Cas pratique : l’Audiencia Nacional

La judiciarisation du processus d’indépendance de la Catalogne et son internationalisation ont mis en exergue la confusion qui règne chez les traducteurs et de nombreux journalistes de la presse écrite à l’heure de traduire le nom des juridictions.

Le cas de l’Audiencia Nacional

Cette juridiction espagnole est régie au chapitre II, titre IV, livre I, articles 62 à 69, de la loi organique 6/1985 du 1er juillet 1985 relative au pouvoir judiciaire (Ley Orgánica 6/1985, de 1 de julio, del Poder Judicial).

L’Audiencia Nacional siège à Madrid.

Ressort : juridiction nationale.

Organisation : 4 chambres. Chambre d’appel, chambre pénale, chambre du contentieux administratif et chambre sociale.

Constat. Traduire « Audiencia Nacional » par « Audience Nationale » c’est trahir le droit et ajouter un non-sens à la confusion. En effet, cette traduction, telle qu’on la trouve dans de nombreux articles de presse et dans certaines traductions, nuit à l’original, à sa forme, à son sens et à sa lettre. Elle est aléatoire, infidèle et paresseuse.

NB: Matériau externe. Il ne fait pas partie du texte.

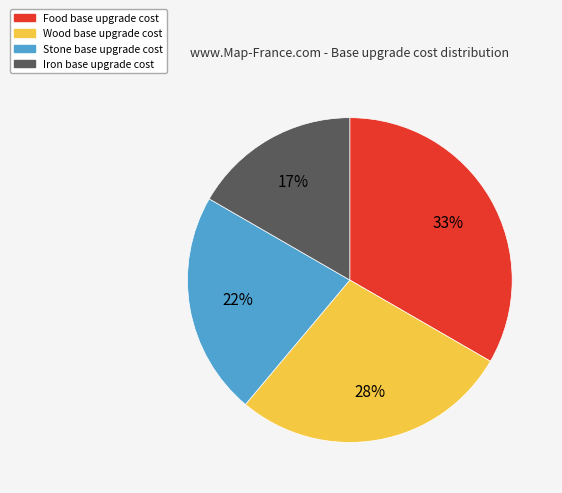

Count the number of slices in the pie.

4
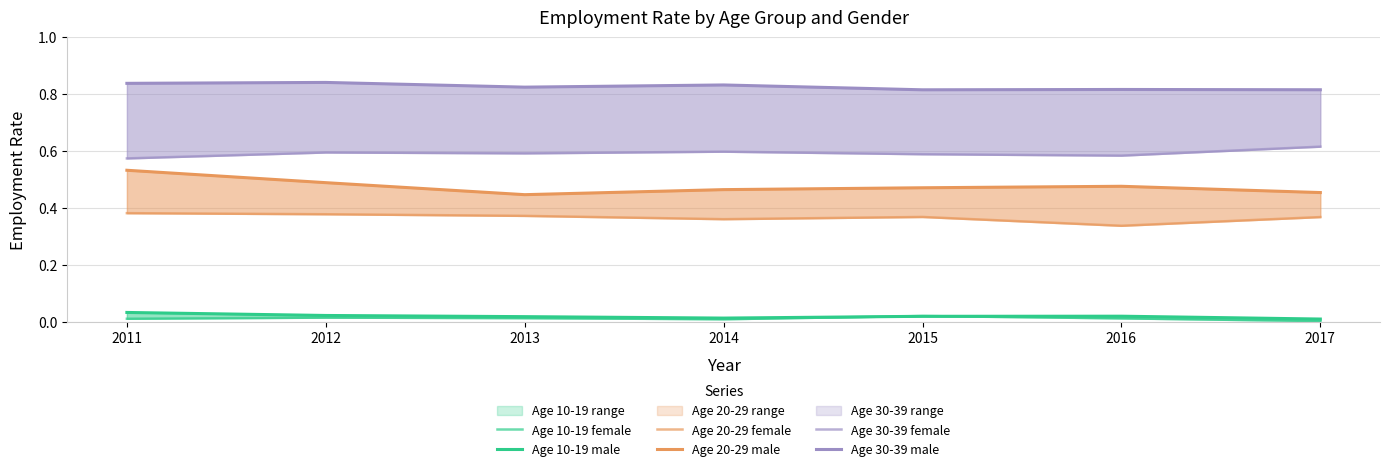

At which category does Age 20-29 male reach its first local peak?

2016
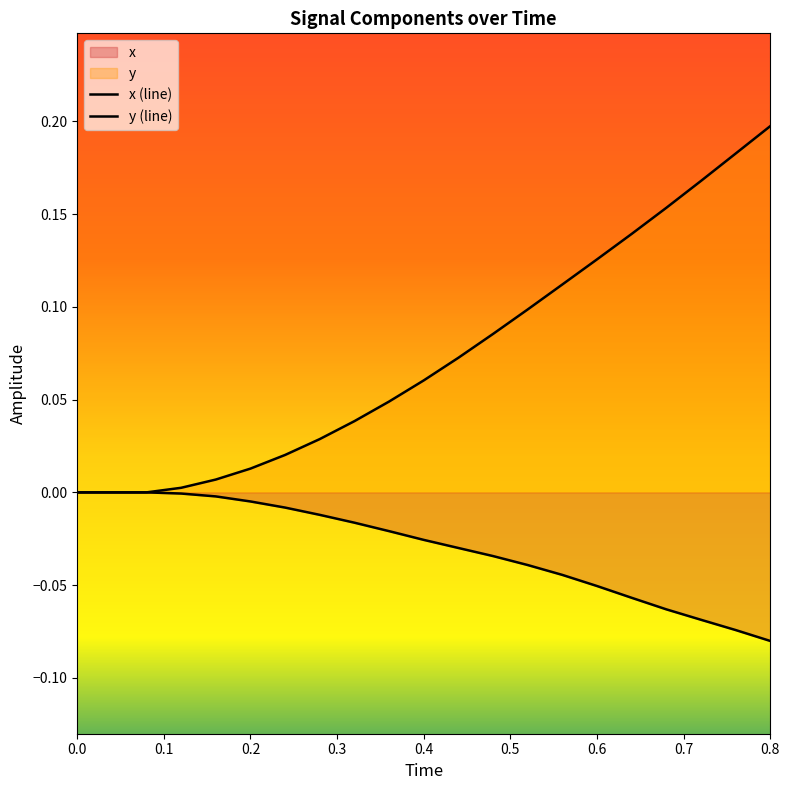

True or false: x and y cross at least once.

False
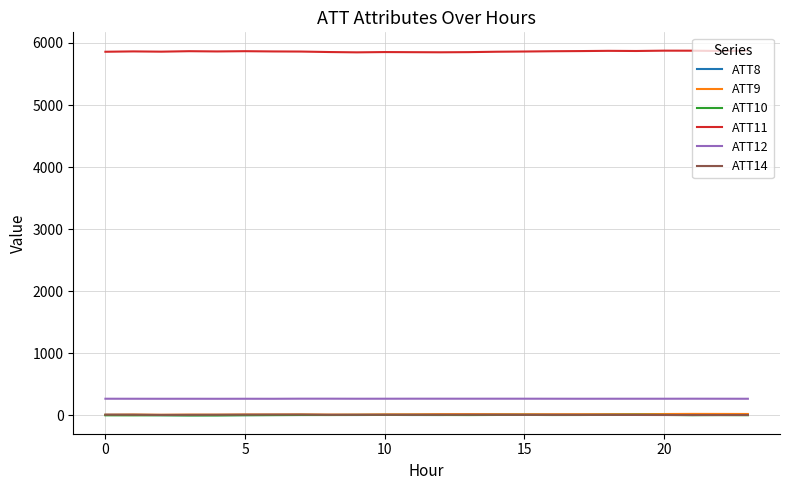

What is the difference between the maximum and minimum values in the ATT11 series?

28.5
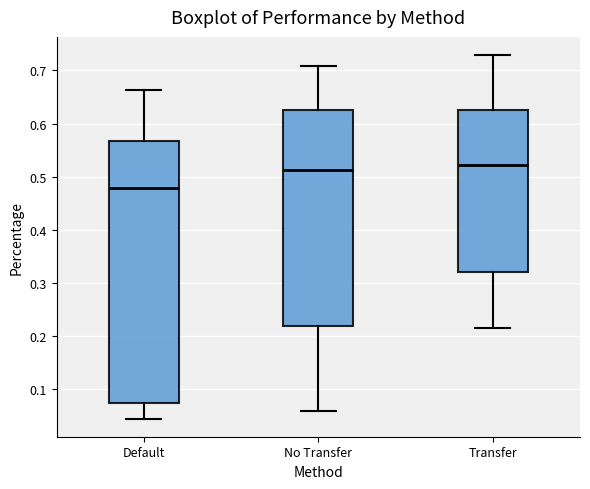

Reading left to right, read every box against the y-axis: the position of its median line, the range the box covers, and the ends of its whiskers. The values are not printed on the chart, so give them approximately, as read against the axis.

Default: median 0.48, box 0.07 to 0.57, whiskers 0.05 to 0.66
No Transfer: median 0.51, box 0.22 to 0.63, whiskers 0.06 to 0.71
Transfer: median 0.52, box 0.32 to 0.63, whiskers 0.21 to 0.73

Ce choix de traduction (Audience Nationale) pourrait avoir un sens si l’on y ajoutait une note de la traductrice ou du traducteur [NDT] ou une note de la rédaction [NDLR] dont le contenu pourrait être le suivant[1] :

« Cette juridiction s’organise en quatre chambres (chambre d’appel, chambre pénale, chambre du contentieux administratif et chambre sociale). Composition : un président, les présidents des chambres et un nombre de juges fixé par la loi. La chambre pénale juge les délits particulièrement graves, connaît des délits commis à l’étranger et de l’exécution des décisions rendues par les juridictions étrangères. Elle statue sur les recours contre les « juzgados centrales de instrucción » et les « juzgados centrales de lo penal ». La chambre du contentieux administratif juge les recours contre les actes émanant des ministres et secrétaires d’État. La chambre sociale est compétente en matière de conflits collectifs du travail et de conventions collectives de travail. La chambre d’appel (créée par la loi organique 19/2003) se prononce sur les recours contre les arrêts rendus par la chambre pénale. »

Une telle note est presque toujours ignorée. Paresse ? Méconnaissance ? Le lecteur francophone nage alors en pleine confusion. L’Audience Nationale ? Quésaco ?

Opinion. Je ne traduis jamais le nom des juridictions lorsqu’elles n’ont pas leur équivalent parfait dans la langue de destination. Le Tribunal Constitucional peut, par exemple, aisément être traduit par Conseil constitutionnel ou Tribunal constitutionnel, dans la mesure où ces deux juridictions, l’une espagnole, l’autre française, ont les mêmes compétences.

La question qui se pose ici est celle de la connaissance des institutions judiciaires du pays de la langue de départ, l’Espagne dans le présent cas pratique.

Traduire fidèlement exige de faire les recherches en amont, avant d’oser toute comparaison hasardeuse et toute traduction farfelue. L’Audiencia Nacional n’est pas une cour d’appel, elle n’est pas non plus l’Audience Nationale, elle n’admet aucune traduction fidèle dans la langue française car elle n’a pas son pendant dans nos institutions judiciaires.

Conclusion. L’original constitue toujours le point de référence. En ignorant l’original, votre traduction n’est ni fidèle, ni objective. Elle est donc hasardeuse, confuse et inappropriée.